What Are Agency Costs?

Let me explain agency costs directly: they're internal expenses that come up when one person, the agent, acts on behalf of another, the principal. You see this most often in companies where inefficiencies, dissatisfactions, and disruptions—like conflicts between shareholders and management—create these costs. The agent gets paid for their role, but it's the principal who bears the expense.

Key Takeaways

  • An agency cost is an expense from an agent taking action on behalf of a principal.
  • Core inefficiencies, dissatisfactions, and disruptions contribute to agency costs.
  • Agency costs that include fees for managing conflicting parties are called agency risk.
  • An agent-principal relationship exists between a company's management (agent) and its shareholders (principal).

Understanding Agency Costs

You need to understand that agency costs pop up when the interests of a corporation's executive management clash with those of its shareholders. Shareholders might want the company run in a way that boosts their value, but management could pursue growth strategies that go against that. When this happens, shareholders end up facing these agency costs.

This concept isn't new; back in 1932, economists Gardiner Coit Means and Adolf Augustus Berle talked about corporate governance using the agent and principal framework, especially in large corporations where directors and managers have different interests from owners.

Principal-Agent Relationship

The principal-agent relationship is the core dynamic here, mainly between shareholders (principals) and management (agents). But it applies to other situations too, like politicians acting as agents for voters. If politicians promise actions during elections and then fail to deliver, voters face agency costs. There's also the 'multiple principal problem' where one agent acts for a group.

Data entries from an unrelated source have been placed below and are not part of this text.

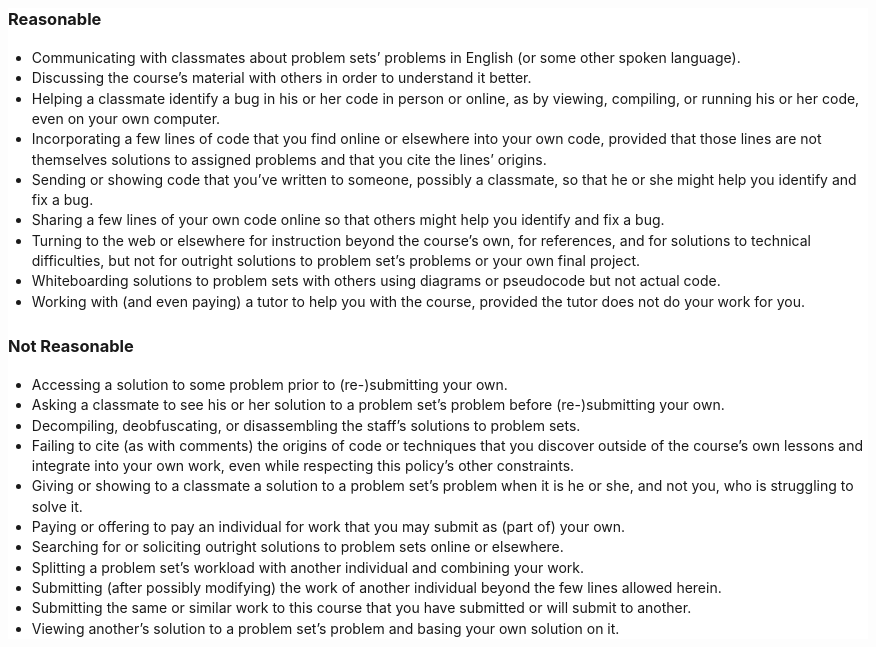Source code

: ### Reasonable

* Communicating with classmates about problem sets’ problems in English (or some other spoken language).
* Discussing the course’s material with others in order to understand it better.
* Helping a classmate identify a bug in his or her code in person or online, as by viewing, compiling, or running his or her code, even on your own computer.
* Incorporating a few lines of code that you find online or elsewhere into your own code, provided that those lines are not themselves solutions to assigned problems and that 
  you cite the lines’ origins.
* Sending or showing code that you’ve written to someone, possibly a classmate, so that he or she might help you identify and fix a bug.
* Sharing a few lines of your own code online so that others might help you identify and fix a bug.
* Turning to the web or elsewhere for instruction beyond the course’s own, for references, and for solutions to technical difficulties, but not for outright solutions to 
  problem set’s problems or your own final project.
* Whiteboarding solutions to problem sets with others using diagrams or pseudocode but not actual code.
* Working with (and even paying) a tutor to help you with the course, provided the tutor does not do your work for you.

### Not Reasonable

* Accessing a solution to some problem prior to (re-)submitting your own.
* Asking a classmate to see his or her solution to a problem set’s problem before (re-)submitting your own.
* Decompiling, deobfuscating, or disassembling the staff’s solutions to problem sets.
* Failing to cite (as with comments) the origins of code or techniques that you discover outside of the course’s own lessons and integrate into your own work, even while 
  respecting this policy’s other constraints.
* Giving or showing to a classmate a solution to a problem set’s problem when it is he or she, and not you, who is struggling to solve it.
* Paying or offering to pay an individual for work that you may submit as (part of) your own.
* Searching for or soliciting outright solutions to problem sets online or elsewhere.
* Splitting a problem set’s workload with another individual and combining your work.
* Submitting (after possibly modifying) the work of another individual beyond the few lines allowed herein.
* Submitting the same or similar work to this course that you have submitted or will submit to another.
* Viewing another’s solution to a problem set’s problem and basing your own solution on it.
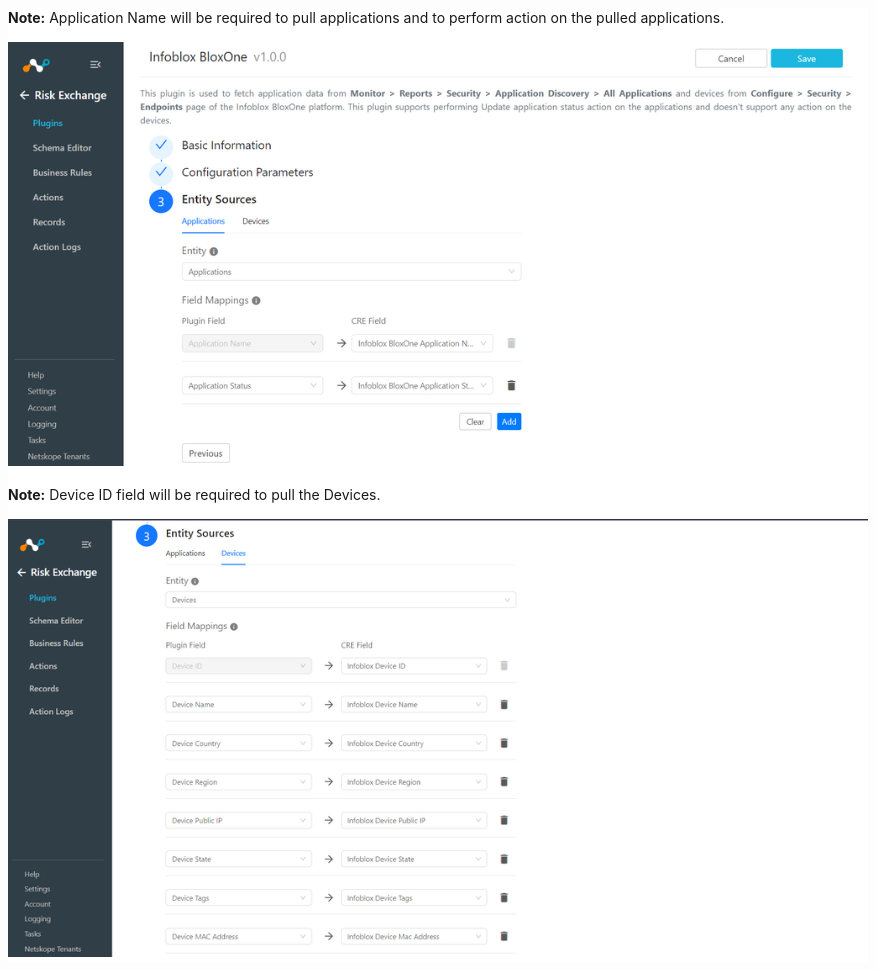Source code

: **Note:** Application Name will be required to pull applications and to perform action on the pulled applications.

![Plugin page](./infoblox_bloxone_application_entity.png)

**Note:** Device ID field will be required to pull the Devices.

![Plugin page](./infoblox_bloxone_device_entity.png)
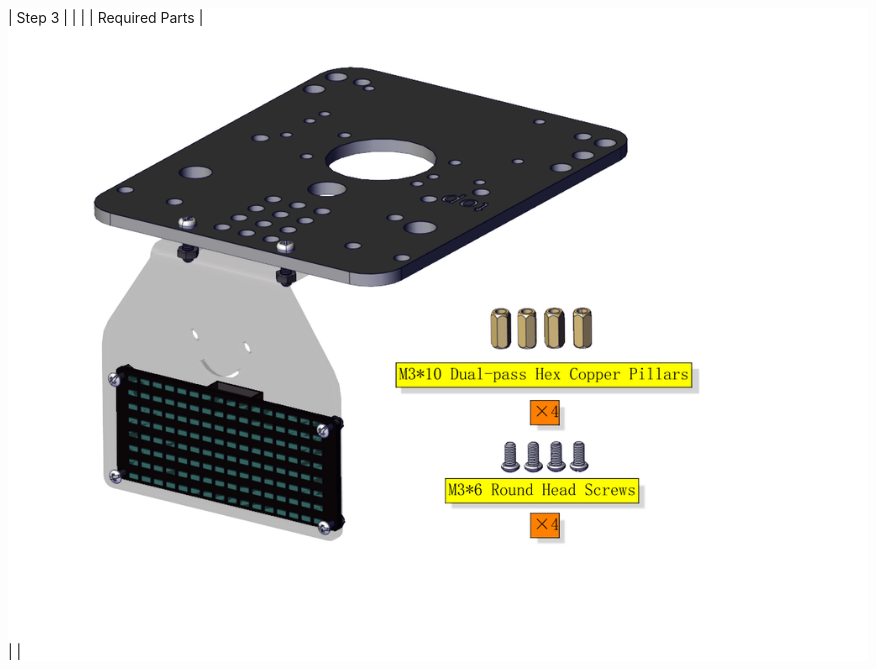 | Step 3                                                                                                                                                                                                                                                                          |                                                                                                                                                                                       |                                    |
| Required Parts                                                                                                                                                                                                                                                                  | ![ 6_6.png 6_6](media/1cfa4e5862c2e69e4891b2f7f345938b.png)                                                                                                                           |                                    |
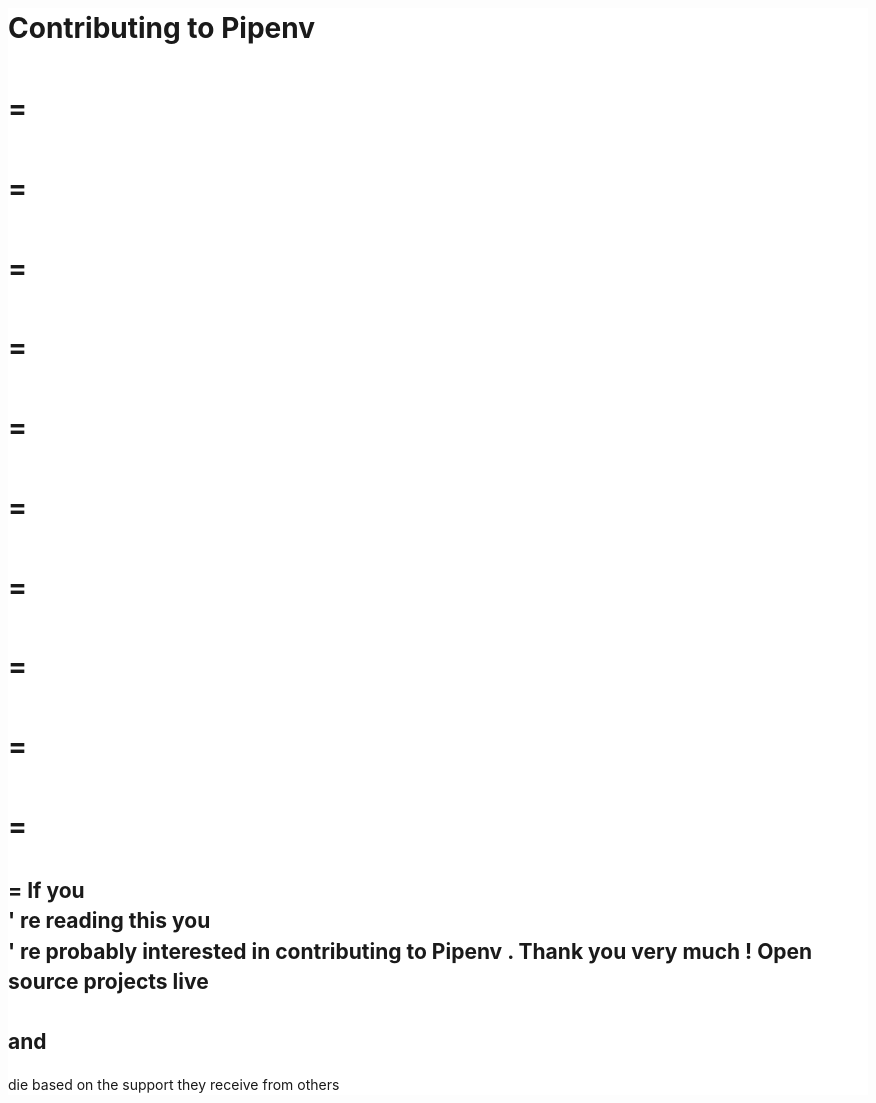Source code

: Contributing
to
Pipenv
=
=
=
=
=
=
=
=
=
=
=
=
=
=
=
=
=
=
=
=
=
=
If
you
\
'
re
reading
this
you
\
'
re
probably
interested
in
contributing
to
Pipenv
.
Thank
you
very
much
!
Open
source
projects
live
-
and
-
die
based
on
the
support
they
receive
from
others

A Closer Look at Agency Costs

Digging deeper, agency costs cover fees for handling conflicts between parties and resolving disputes—this is what we call agency risk. These are unavoidable in organizations where principals don't have full control. If principals don't operate to benefit their agents, it can hurt profitability. These costs also include incentives like performance bonuses or stock options to motivate agents and align everyone's interests for the company's success.

Dissatisfied Shareholders

If shareholders disagree with management's direction, they might not hold onto the stock long-term. A mass sell-off could drop the stock price, so companies have a real financial incentive to keep shareholders happy and improve their position. Otherwise, it could scare off new investors and depress prices further.

In extreme cases, distressed shareholders might vote to replace board members, leading to high financial costs, time loss, and bureaucratic headaches from reshaping the power structure.

Real-World Example of Agency Costs

Take the Enron scandal in 2001 as a prime example of agency risks. The board and senior officers sold their shares at inflated prices due to fraudulent accounting that pumped up the stock value. Shareholders lost big when the price crashed. As the Journal of Accountancy puts it, it boiled down to individual and collective greed in a euphoric market with corporate arrogance.